Rechtspraak
Rechtbank Oost-Brabant (Locatie 's-Hertogenbosch), 20 februari 2020
ECLI:NL:RBOBR:2020:6959
Feiten
Werknemer vordert achterstallig salaris en wedertewerkstelling en voert verweer tegen het verzoek tot ontbinding van zijn arbeidsovereenkomst. Op enig moment verzoekt werknemer tot wraking van de rechter.
Oordeel
De rechtbank oordeelt dat de door verzoeker gestelde omstandigheden niet kunnen leiden tot een geslaagd wrakingsverzoek. Verzoeker heeft onder meer betoogd dat het geven van een voorlopig oordeel van de rechter nadat het wrakingsverzoek was gedaan, blijk geeft van vooringenomenheid. Daargelaten dat uit het proces-verbaal van de zitting niet blijkt dat de rechter na het doen van het wrakingsverzoek een voorlopig oordeel heeft gegeven, heeft de rechter in haar reactie aangegeven dat zij, na de schorsing voor overleg over een minnelijke regeling, wel nog een opmerking heeft gemaakt over de bereidheid van het bedrijf om vakantiegeld en vakantiedagen en de overwerkvergoeding uit te betalen, maar dat zij niet heeft gezegd dat verzoeker de billijke vergoeding wel kon vergeten.
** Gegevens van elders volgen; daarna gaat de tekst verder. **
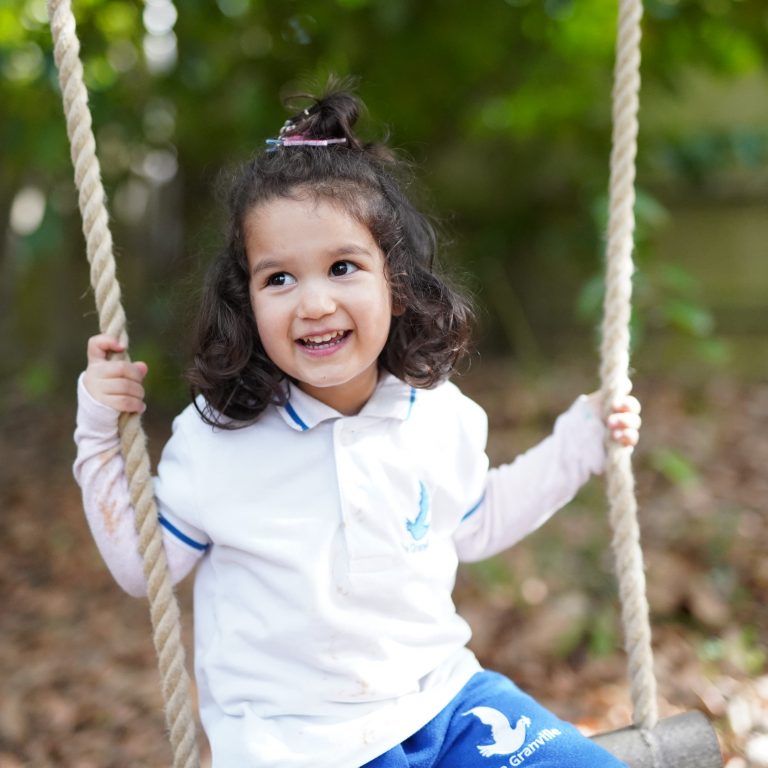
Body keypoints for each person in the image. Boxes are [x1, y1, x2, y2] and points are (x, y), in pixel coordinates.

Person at [74, 89, 641, 768]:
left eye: (343, 268)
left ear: (394, 283)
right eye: (278, 278)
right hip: (297, 741)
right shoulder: (218, 441)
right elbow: (145, 570)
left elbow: (478, 519)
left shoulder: (435, 413)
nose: (315, 303)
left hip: (444, 700)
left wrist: (580, 443)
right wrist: (98, 436)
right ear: (246, 301)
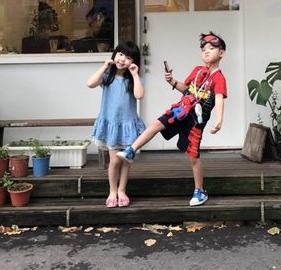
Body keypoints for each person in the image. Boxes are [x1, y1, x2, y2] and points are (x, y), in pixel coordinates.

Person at [117, 31, 228, 207]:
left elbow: (220, 98)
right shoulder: (197, 71)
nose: (206, 51)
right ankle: (132, 150)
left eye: (211, 48)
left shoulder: (219, 78)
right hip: (180, 110)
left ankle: (200, 190)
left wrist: (219, 120)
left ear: (221, 53)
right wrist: (172, 81)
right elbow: (186, 89)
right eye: (203, 49)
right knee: (156, 124)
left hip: (195, 121)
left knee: (193, 156)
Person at [86, 41, 145, 208]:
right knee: (114, 161)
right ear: (114, 54)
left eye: (128, 57)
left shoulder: (132, 79)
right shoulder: (108, 76)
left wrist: (135, 75)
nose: (122, 59)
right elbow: (90, 83)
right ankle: (112, 191)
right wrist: (104, 66)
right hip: (112, 125)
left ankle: (122, 190)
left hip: (128, 126)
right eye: (120, 54)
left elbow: (139, 95)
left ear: (133, 62)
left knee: (126, 160)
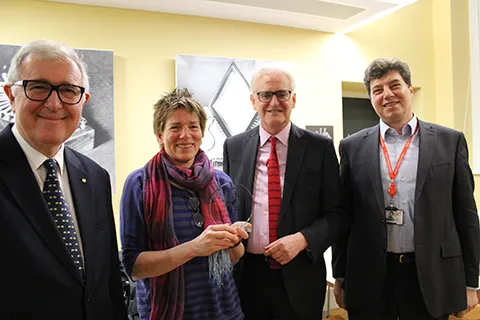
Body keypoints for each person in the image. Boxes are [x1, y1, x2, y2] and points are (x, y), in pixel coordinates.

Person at [332, 57, 480, 319]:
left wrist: (471, 282)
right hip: (370, 274)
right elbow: (344, 216)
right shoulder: (352, 147)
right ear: (371, 98)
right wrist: (340, 276)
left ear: (410, 89)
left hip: (431, 274)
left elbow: (466, 215)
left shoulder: (450, 141)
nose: (387, 95)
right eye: (377, 90)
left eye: (394, 85)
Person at [0, 40, 127, 319]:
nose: (54, 103)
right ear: (11, 94)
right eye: (38, 87)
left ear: (84, 101)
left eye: (69, 90)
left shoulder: (95, 177)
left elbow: (107, 282)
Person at [223, 67, 345, 320]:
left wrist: (302, 239)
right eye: (266, 94)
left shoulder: (319, 148)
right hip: (247, 277)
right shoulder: (233, 146)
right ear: (253, 101)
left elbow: (337, 214)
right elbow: (228, 207)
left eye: (282, 94)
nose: (274, 102)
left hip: (300, 277)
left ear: (294, 99)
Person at [120, 88, 250, 320]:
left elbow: (234, 257)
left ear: (202, 132)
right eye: (175, 127)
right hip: (168, 313)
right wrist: (194, 248)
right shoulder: (139, 184)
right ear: (159, 135)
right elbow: (134, 267)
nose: (185, 135)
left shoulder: (221, 182)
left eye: (193, 126)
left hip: (225, 311)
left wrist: (234, 239)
Het doen van uitlatingen door de rechter nadat ze is gewraakt staat weliswaar op gespannen voet met de aanbevolen handelwijze bij wrakingen, maar deze handelwijze kan – mede gelet op de in het proces verbaal weergegeven inhoud van de uitlatingen – niet tot het oordeel leiden dat de rechter vooringenomen is of dat zij de schijn daarvan heeft gewekt. De rechtbank wijst om de hiervoor uiteengezette redenen het wrakingsverzoek af.